For Gemma 4 today this happens to work, but it's a foot-gun for any future tokenizer with overlapping names. Safer alternative: drop the heuristic and use index-based names that can't collide with HF reserved names:

kwargs["extra_special_tokens"] = { f"extra_special_token_{i}": token for i, token in enumerate(extra_special_tokens) }

The keys are only used as attribute lookups by user code; the actual tokenizer behavior depends on the token values, not the keys.

claude · 2026-06-10T16:41:55Z

 def get_tokenizer(path, trust_remote_code=False):
-    return AutoTokenizer.from_pretrained(path, trust_remote_code=trust_remote_code)
+    extra_special_tokens = None
+    tokenizer_config_path = os.path.join(path, "tokenizer_config.json")

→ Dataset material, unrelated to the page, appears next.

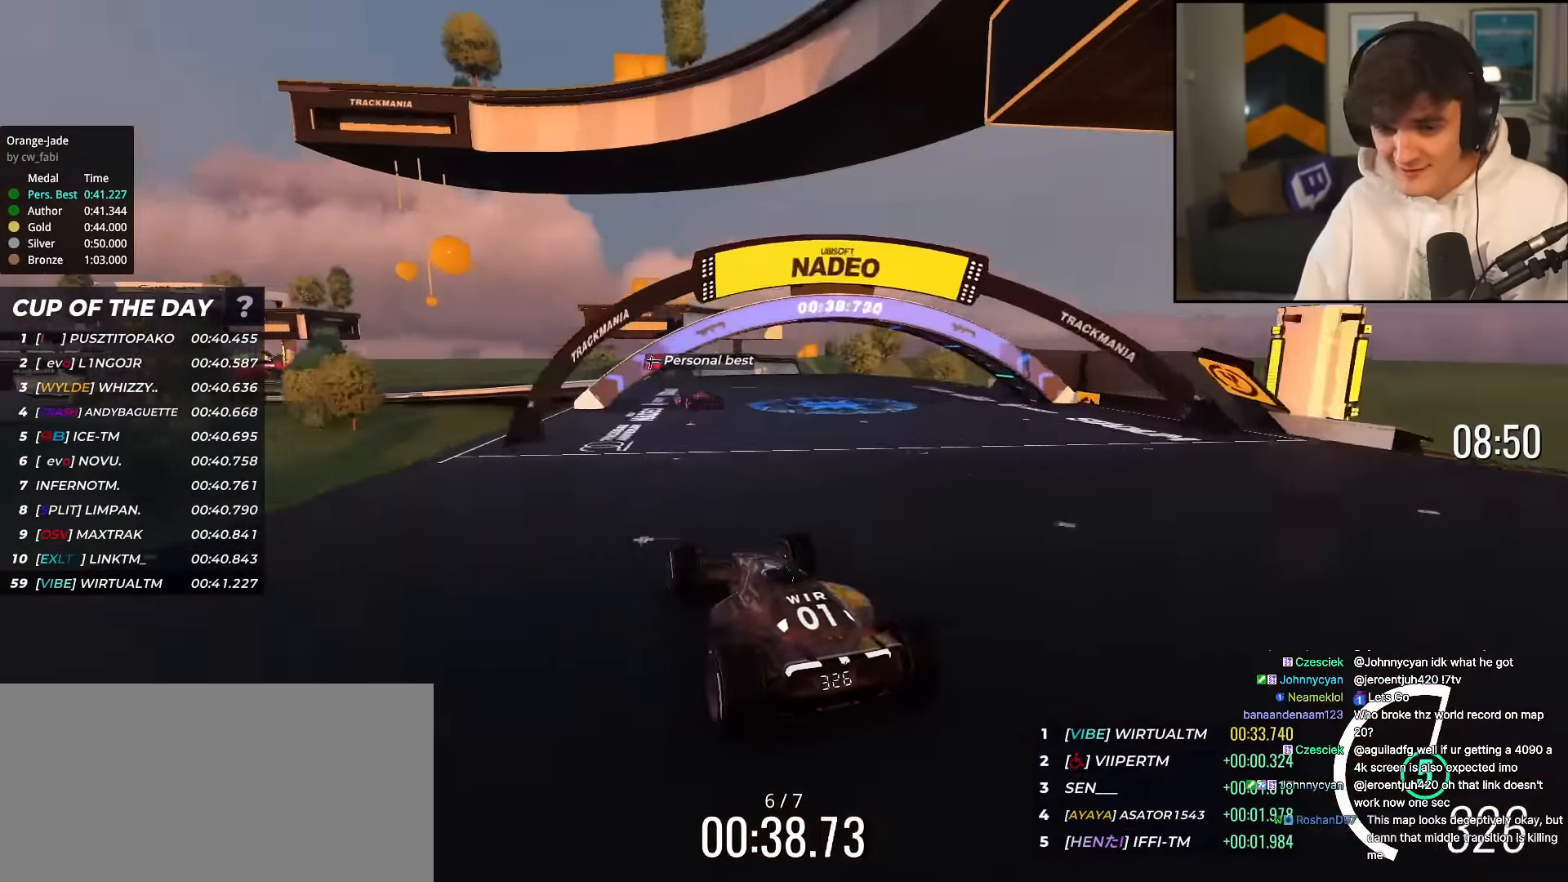
{"keys": ["left", "up"], "events": [[100, "left", "down"]]}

[SUGGESTION] When path is a HuggingFace Hub repo ID (e.g. "google/gemma-4-E4B-it") rather than a local directory, os.path.exists(tokenizer_config_path) returns False and the new branch is skipped — so AutoTokenizer.from_pretrained will still hit the original "list-shaped extra_special_tokens" error.

This is fine for the launcher path (which mounts checkpoints under /hf-local/... and always passes a directory), but breaks direct CLI usage that resolves through the HF cache. If you want the fix to also cover that case, fall back to huggingface_hub.try_to_load_from_cache(path, "tokenizer_config.json") (or cached_file) when os.path.exists fails. Not blocking — flagging since the PR description frames this as a Gemma-4 fix in general, not launcher-specific.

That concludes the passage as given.